§ Exercise
Please reproduce the text of every entry below line for line, without changing a character, and leave the pictures out of your answer.

Dataset records section start

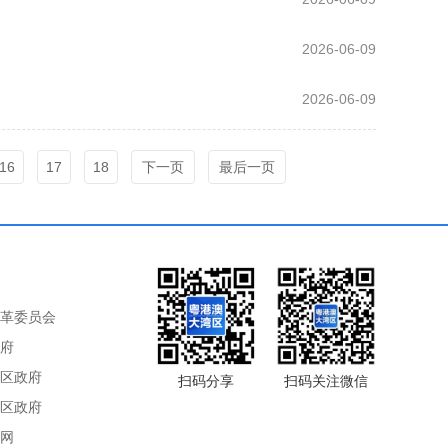
2026-06-09
2026-06-09
16
17
18
下一页
最后一页
革委员会
府
区政府
扫码分享
扫码关注微信
区政府
网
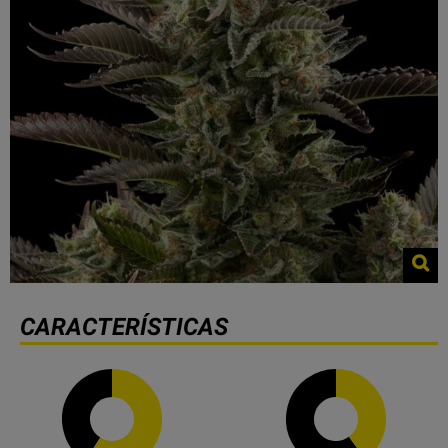
CARACTERÍSTICAS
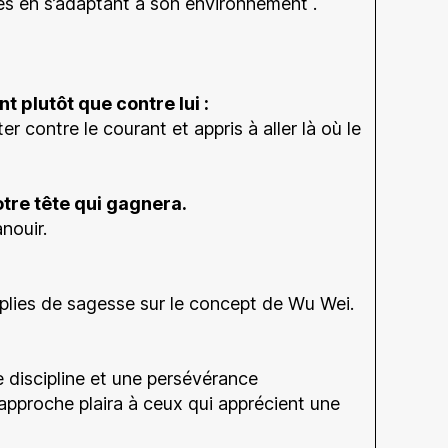
oses en s’adaptant à son environnement .
t plutôt que contre lui :
er contre le courant et appris à aller là où le
otre tête qui gagnera.
nouir.
emplies de sagesse sur le concept de Wu Wei.
e discipline et une persévérance
e approche plaira à ceux qui apprécient une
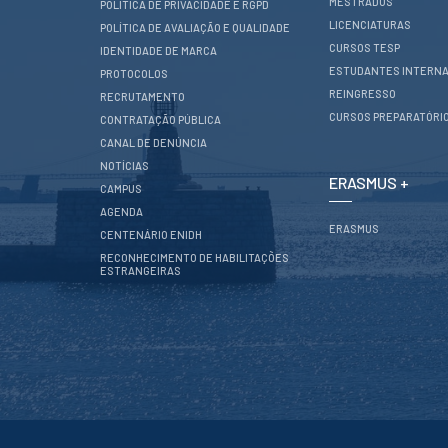
Serviços
MESTRADOS
POLÍTICA DE PRIVACIDADE E RGPD
Gestão de
LICENCIATURAS
POLÍTICA DE AVALIAÇÃO E QUALIDADE
bibliografias
CURSOS TESP
IDENTIDADE DE MARCA
Recursos
Eletrónicos
ESTUDANTES INTERNA
PROTOCOLOS
REINGRESSO
Catálogo ENIDH
RECRUTAMENTO
Revistas
CURSOS PREPARATÓRI
CONTRATAÇÃO PÚBLICA
Científicas e
CANAL DE DENÚNCIA
Técnicas
NOTÍCIAS
Outros Recursos
ERASMUS +
CAMPUS
Sugestões e
Reclamações
AGENDA
ERASMUS
CENTENÁRIO ENIDH
PROJETOS
RECONHECIMENTO DE HABILITAÇÕES
ESTRANGEIRAS
Centros da ENIDH
Investigação e
Desenvolvimento
Projetos I&D
Projetos de
Financiamento
Projetos
Pedagógicos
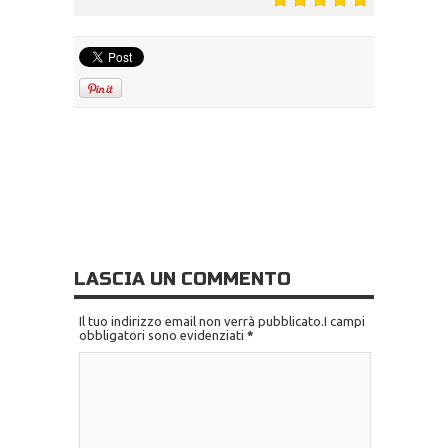
LASCIA UN COMMENTO
Il tuo indirizzo email non verrà pubblicato.I campi
obbligatori sono evidenziati
*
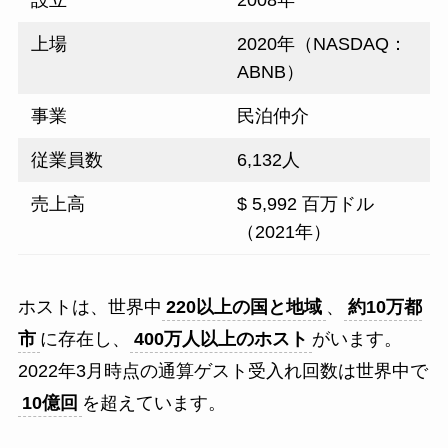
設立
2008年
上場
2020年（NASDAQ：
ABNB）
事業
民泊仲介
従業員数
6,132人
売上高
$ 5,992 百万ドル
（2021年）
ホストは、世界中
220以上の国と地域
、
約10万都
市
に存在し、
400万人以上のホスト
がいます。
2022年3月時点の通算ゲスト受入れ回数は世界中で
10億回
を超えています。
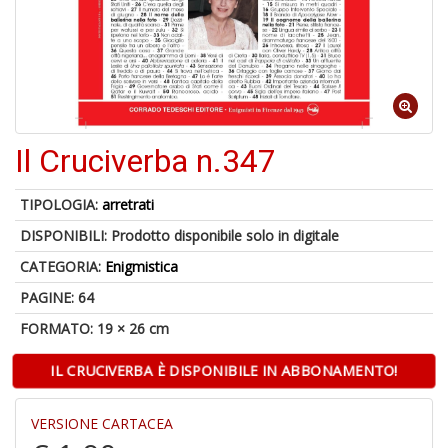
4
n
in
di
Il Cruciverba n.347
TIPOLOGIA:
arretrati
DISPONIBILI:
Prodotto disponibile solo in digitale
4
CATEGORIA:
Enigmistica
n
PAGINE: 64
c
c
FORMATO: 19 × 26 cm
di
in
IL CRUCIVERBA È DISPONIBILE IN ABBONAMENTO!
r
VERSIONE CARTACEA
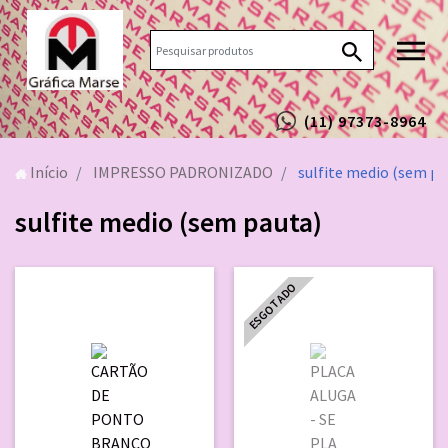
(11) 97373-8964
Início
IMPRESSO PADRONIZADO
sulfite medio (sem pa
sulfite medio (sem pauta)
ESGOTADO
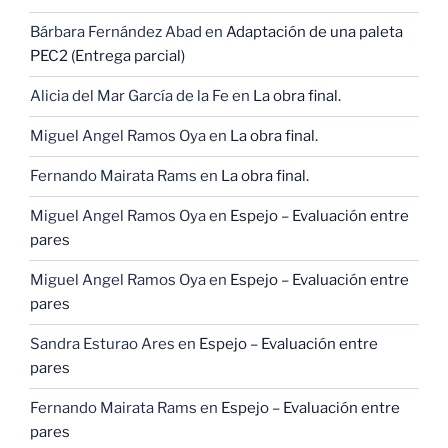
Bárbara Fernández Abad
en
Adaptación de una paleta
PEC2 (Entrega parcial)
Alicia del Mar García de la Fe
en
La obra final.
Miguel Angel Ramos Oya
en
La obra final.
Fernando Mairata Rams
en
La obra final.
Miguel Angel Ramos Oya
en
Espejo – Evaluación entre
pares
Miguel Angel Ramos Oya
en
Espejo – Evaluación entre
pares
Sandra Esturao Ares
en
Espejo – Evaluación entre
pares
Fernando Mairata Rams
en
Espejo – Evaluación entre
pares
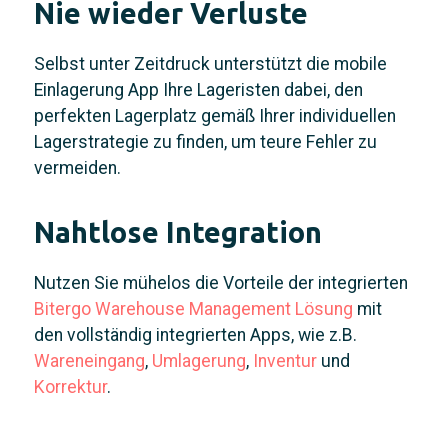
Nie wieder Verluste
Selbst unter Zeitdruck unterstützt die mobile
Einlagerung App Ihre Lageristen dabei, den
perfekten Lagerplatz gemäß Ihrer individuellen
Lagerstrategie zu finden, um teure Fehler zu
vermeiden.
Nahtlose Integration
Nutzen Sie mühelos die Vorteile der integrierten
Bitergo Warehouse Management Lösung
mit
den vollständig integrierten Apps, wie z.B.
Wareneingang
,
Umlagerung
,
Inventur
und
Korrektur
.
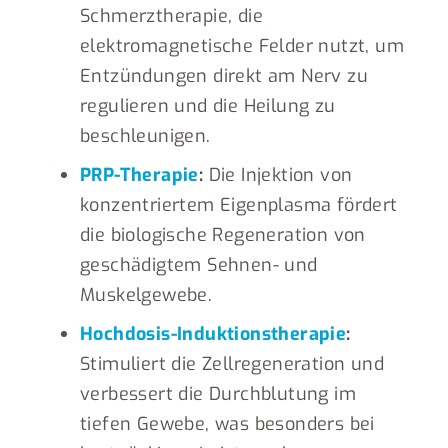
Schmerztherapie, die
elektromagnetische Felder nutzt, um
Entzündungen direkt am Nerv zu
regulieren und die Heilung zu
beschleunigen.
PRP-Therapie
:
Die Injektion von
konzentriertem Eigenplasma fördert
die biologische Regeneration von
geschädigtem Sehnen- und
Muskelgewebe.
Hochdosis-Induktionstherapie
:
Stimuliert die Zellregeneration und
verbessert die Durchblutung im
tiefen Gewebe, was besonders bei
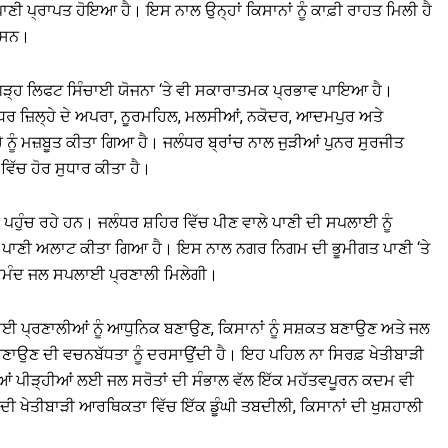
ਾਣੀ ਪ੍ਰਾਪਤ ਹੋਇਆ ਹੈ। ਇਸ ਨਾਲ ਉਨ੍ਹਾਂ ਕਿਸਾਨਾਂ ਨੂੰ ਕਾਫ਼ੀ ਰਾਹਤ ਮਿਲੀ ਹੈ
ਰ ਸਨ।
ਾਠਗੜ੍ਹ ਲਿਫਟ ਸਿੰਚਾਈ ਯੋਜਨਾ ‘ਤੇ ਵੀ ਸਕਾਰਾਤਮਕ ਪ੍ਰਭਾਵ ਪਾਇਆ ਹੈ।
ੰਧਰ ਜ਼ਿਲ੍ਹੇ ਦੇ ਅਪਰਾ, ਨੂਰਮਹਿਲ, ਮਲਸੀਆਂ, ਨਕੋਦਰ, ਆਦਮਪੁਰ ਅਤੇ
 ਨੂੰ ਮਜ਼ਬੂਤ ​​ਕੀਤਾ ਗਿਆ ਹੈ। ਜਲੰਧਰ ਬ੍ਰਾਂਚ ਨਾਲ ਜੁੜੀਆਂ ਪੁਨਰ ਸੁਰਜੀਤ
ਵਿੱਚ ਹੋਰ ਸੁਧਾਰ ਕੀਤਾ ਹੈ।
ੀ ਪਹੁੰਚ ਰਹੇ ਹਨ। ਜਲੰਧਰ ਸ਼ਹਿਰ ਵਿੱਚ ਪੀਣ ਵਾਲੇ ਪਾਣੀ ਦੀ ਸਪਲਾਈ ਨੂੰ
ਾਧੂ ਪਾਣੀ ਅਲਾਟ ਕੀਤਾ ਗਿਆ ਹੈ। ਇਸ ਨਾਲ ਨਗਰ ਨਿਗਮ ਦੀ ਭੂਮੀਗਤ ਪਾਣੀ ‘ਤੇ
ੋਸੇਮੰਦ ਜਲ ਸਪਲਾਈ ਪ੍ਰਣਾਲੀ ਮਿਲੇਗੀ।
ਈ ਪ੍ਰਣਾਲੀਆਂ ਨੂੰ ਆਧੁਨਿਕ ਬਣਾਉਣ, ਕਿਸਾਨਾਂ ਨੂੰ ਸਸ਼ਕਤ ਬਣਾਉਣ ਅਤੇ ਜਲ
ਬਣਾਉਣ ਦੀ ਵਚਨਬੱਧਤਾ ਨੂੰ ਦਰਸਾਉਂਦੀ ਹੈ। ਇਹ ਪਹਿਲ ਨਾ ਸਿਰਫ਼ ਖੇਤੀਬਾੜੀ
 ਪੀੜ੍ਹੀਆਂ ਲਈ ਜਲ ਸਰੋਤਾਂ ਦੀ ਸੰਭਾਲ ਵੱਲ ਇੱਕ ਮਹੱਤਵਪੂਰਨ ਕਦਮ ਵੀ
ੀ ਖੇਤੀਬਾੜੀ ਆਰਥਿਕਤਾ ਵਿੱਚ ਇੱਕ ਡੂੰਘੀ ਤਬਦੀਲੀ, ਕਿਸਾਨਾਂ ਦੀ ਖੁਸ਼ਹਾਲੀ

Dataset records section end

§ Answer for this exercise
2026-06-09
2026-06-09
16
17
18
下一页
最后一页
革委员会
府
区政府
扫码分享
扫码关注微信
区政府
网
CARACTERÍSTICAS
oses en s’adaptant à son environnement .
t plutôt que contre lui :
er contre le courant et appris à aller là où le
otre tête qui gagnera.
nouir.
emplies de sagesse sur le concept de Wu Wei.
e discipline et une persévérance
e approche plaira à ceux qui apprécient une
Serviços
MESTRADOS
POLÍTICA DE PRIVACIDADE E RGPD
Gestão de
LICENCIATURAS
POLÍTICA DE AVALIAÇÃO E QUALIDADE
bibliografias
CURSOS TESP
IDENTIDADE DE MARCA
Recursos
Eletrónicos
ESTUDANTES INTERNA
PROTOCOLOS
REINGRESSO
Catálogo ENIDH
RECRUTAMENTO
Revistas
CURSOS PREPARATÓRI
CONTRATAÇÃO PÚBLICA
Científicas e
CANAL DE DENÚNCIA
Técnicas
NOTÍCIAS
Outros Recursos
ERASMUS +
CAMPUS
Sugestões e
Reclamações
AGENDA
ERASMUS
CENTENÁRIO ENIDH
PROJETOS
RECONHECIMENTO DE HABILITAÇÕES
ESTRANGEIRAS
Centros da ENIDH
Investigação e
Desenvolvimento
Projetos I&D
Projetos de
Financiamento
Projetos
Pedagógicos
LASCIA UN COMMENTO
Il tuo indirizzo email non verrà pubblicato.I campi
obbligatori sono evidenziati
*
設立
2008年
上場
2020年（NASDAQ：
ABNB）
事業
民泊仲介
従業員数
6,132人
売上高
$ 5,992 百万ドル
（2021年）
ホストは、世界中
220以上の国と地域
、
約10万都
市
に存在し、
400万人以上のホスト
がいます。
2022年3月時点の通算ゲスト受入れ回数は世界中で
10億回
を超えています。
4
n
in
di
Il Cruciverba n.347
TIPOLOGIA:
arretrati
DISPONIBILI:
Prodotto disponibile solo in digitale
4
CATEGORIA:
Enigmistica
n
PAGINE: 64
c
c
FORMATO: 19 × 26 cm
di
in
IL CRUCIVERBA È DISPONIBILE IN ABBONAMENTO!
r
VERSIONE CARTACEA
(11) 97373-8964
Início
IMPRESSO PADRONIZADO
sulfite medio (sem pa
sulfite medio (sem pauta)
ESGOTADO
Bárbara Fernández Abad
en
Adaptación de una paleta
PEC2 (Entrega parcial)
Alicia del Mar García de la Fe
en
La obra final.
Miguel Angel Ramos Oya
en
La obra final.
Fernando Mairata Rams
en
La obra final.
Miguel Angel Ramos Oya
en
Espejo – Evaluación entre
pares
Miguel Angel Ramos Oya
en
Espejo – Evaluación entre
pares
Sandra Esturao Ares
en
Espejo – Evaluación entre
pares
Fernando Mairata Rams
en
Espejo – Evaluación entre
pares
Nie wieder Verluste
Selbst unter Zeitdruck unterstützt die mobile
Einlagerung App Ihre Lageristen dabei, den
perfekten Lagerplatz gemäß Ihrer individuellen
Lagerstrategie zu finden, um teure Fehler zu
vermeiden.
Nahtlose Integration
Nutzen Sie mühelos die Vorteile der integrierten
Bitergo Warehouse Management Lösung
mit
den vollständig integrierten Apps, wie z.B.
Wareneingang
,
Umlagerung
,
Inventur
und
Korrektur
.
Schmerztherapie, die
elektromagnetische Felder nutzt, um
Entzündungen direkt am Nerv zu
regulieren und die Heilung zu
beschleunigen.
PRP-Therapie
:
Die Injektion von
konzentriertem Eigenplasma fördert
die biologische Regeneration von
geschädigtem Sehnen- und
Muskelgewebe.
Hochdosis-Induktionstherapie
:
Stimuliert die Zellregeneration und
verbessert die Durchblutung im
tiefen Gewebe, was besonders bei
ਾਣੀ ਪ੍ਰਾਪਤ ਹੋਇਆ ਹੈ। ਇਸ ਨਾਲ ਉਨ੍ਹਾਂ ਕਿਸਾਨਾਂ ਨੂੰ ਕਾਫ਼ੀ ਰਾਹਤ ਮਿਲੀ ਹੈ
ਰ ਸਨ।
ਾਠਗੜ੍ਹ ਲਿਫਟ ਸਿੰਚਾਈ ਯੋਜਨਾ ‘ਤੇ ਵੀ ਸਕਾਰਾਤਮਕ ਪ੍ਰਭਾਵ ਪਾਇਆ ਹੈ।
ੰਧਰ ਜ਼ਿਲ੍ਹੇ ਦੇ ਅਪਰਾ, ਨੂਰਮਹਿਲ, ਮਲਸੀਆਂ, ਨਕੋਦਰ, ਆਦਮਪੁਰ ਅਤੇ
 ਨੂੰ ਮਜ਼ਬੂਤ ​​ਕੀਤਾ ਗਿਆ ਹੈ। ਜਲੰਧਰ ਬ੍ਰਾਂਚ ਨਾਲ ਜੁੜੀਆਂ ਪੁਨਰ ਸੁਰਜੀਤ
ਵਿੱਚ ਹੋਰ ਸੁਧਾਰ ਕੀਤਾ ਹੈ।
ੀ ਪਹੁੰਚ ਰਹੇ ਹਨ। ਜਲੰਧਰ ਸ਼ਹਿਰ ਵਿੱਚ ਪੀਣ ਵਾਲੇ ਪਾਣੀ ਦੀ ਸਪਲਾਈ ਨੂੰ
ਾਧੂ ਪਾਣੀ ਅਲਾਟ ਕੀਤਾ ਗਿਆ ਹੈ। ਇਸ ਨਾਲ ਨਗਰ ਨਿਗਮ ਦੀ ਭੂਮੀਗਤ ਪਾਣੀ ‘ਤੇ
ੋਸੇਮੰਦ ਜਲ ਸਪਲਾਈ ਪ੍ਰਣਾਲੀ ਮਿਲੇਗੀ।
ਈ ਪ੍ਰਣਾਲੀਆਂ ਨੂੰ ਆਧੁਨਿਕ ਬਣਾਉਣ, ਕਿਸਾਨਾਂ ਨੂੰ ਸਸ਼ਕਤ ਬਣਾਉਣ ਅਤੇ ਜਲ
ਬਣਾਉਣ ਦੀ ਵਚਨਬੱਧਤਾ ਨੂੰ ਦਰਸਾਉਂਦੀ ਹੈ। ਇਹ ਪਹਿਲ ਨਾ ਸਿਰਫ਼ ਖੇਤੀਬਾੜੀ
 ਪੀੜ੍ਹੀਆਂ ਲਈ ਜਲ ਸਰੋਤਾਂ ਦੀ ਸੰਭਾਲ ਵੱਲ ਇੱਕ ਮਹੱਤਵਪੂਰਨ ਕਦਮ ਵੀ
ੀ ਖੇਤੀਬਾੜੀ ਆਰਥਿਕਤਾ ਵਿੱਚ ਇੱਕ ਡੂੰਘੀ ਤਬਦੀਲੀ, ਕਿਸਾਨਾਂ ਦੀ ਖੁਸ਼ਹਾਲੀ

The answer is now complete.